= TO DO =
Every line below should be copied exactly; drop the pictures.

= GIVEN DATA =
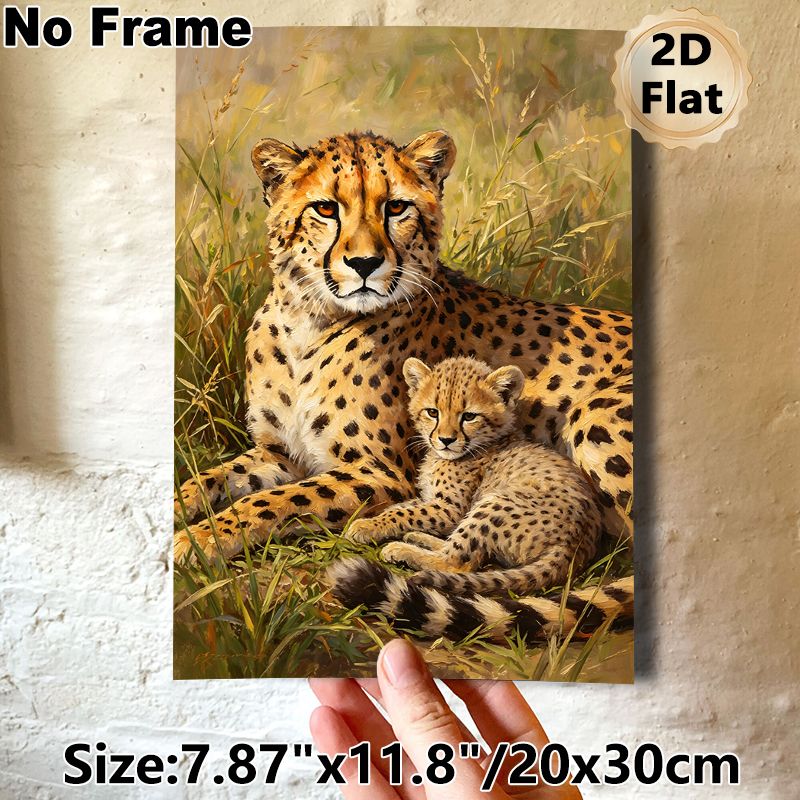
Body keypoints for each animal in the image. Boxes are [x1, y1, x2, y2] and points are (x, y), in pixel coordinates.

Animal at [174, 129, 634, 564]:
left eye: (396, 208)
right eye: (325, 209)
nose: (364, 264)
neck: (310, 321)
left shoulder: (380, 474)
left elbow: (272, 501)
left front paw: (197, 539)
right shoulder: (281, 451)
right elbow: (210, 478)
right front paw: (180, 513)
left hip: (592, 416)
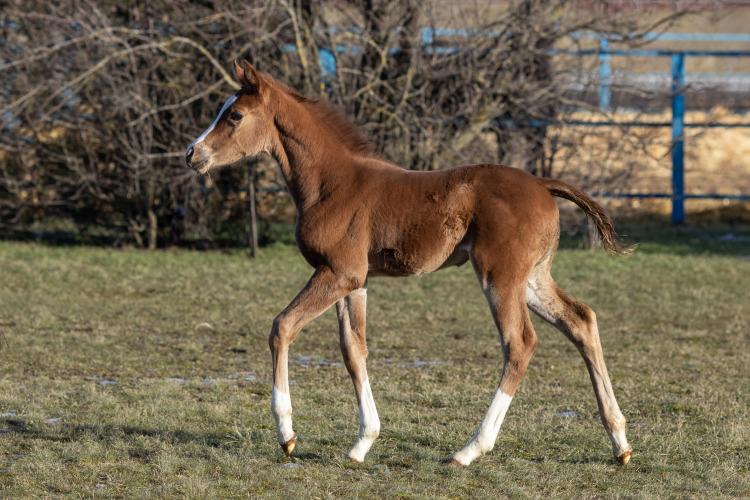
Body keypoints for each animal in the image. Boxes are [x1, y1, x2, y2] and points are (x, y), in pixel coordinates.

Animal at [185, 59, 634, 466]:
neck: (332, 183)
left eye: (235, 115)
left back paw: (469, 450)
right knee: (581, 321)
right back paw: (620, 442)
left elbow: (282, 327)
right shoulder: (355, 281)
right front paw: (363, 443)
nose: (192, 154)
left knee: (519, 343)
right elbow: (354, 350)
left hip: (500, 276)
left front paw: (287, 435)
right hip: (533, 279)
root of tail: (543, 184)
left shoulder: (337, 272)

= OUTPUT FOR THIS TASK =
Body keypoints for each animal in the image. Boxes are [x1, y1, x2, y2] and points are (x, y), in pixel coordinates.

Animal at [174, 129, 634, 564]:
left eye: (396, 208)
right eye: (325, 209)
nose: (364, 264)
neck: (310, 321)
left shoulder: (380, 474)
left elbow: (272, 501)
left front paw: (197, 539)
right shoulder: (281, 451)
right elbow: (210, 478)
right front paw: (180, 513)
left hip: (592, 416)
Body keypoints for each animal in the image. Boxes are [x1, y1, x2, y2] and points are (x, y), in pixel coordinates.

Animal at [185, 59, 634, 466]:
neck: (332, 183)
left eye: (235, 115)
left back paw: (469, 450)
right knee: (581, 321)
right back paw: (620, 442)
left elbow: (282, 327)
right shoulder: (355, 281)
right front paw: (363, 443)
nose: (192, 154)
left knee: (519, 343)
right elbow: (354, 350)
left hip: (500, 276)
left front paw: (287, 435)
right hip: (533, 279)
root of tail: (543, 184)
left shoulder: (337, 272)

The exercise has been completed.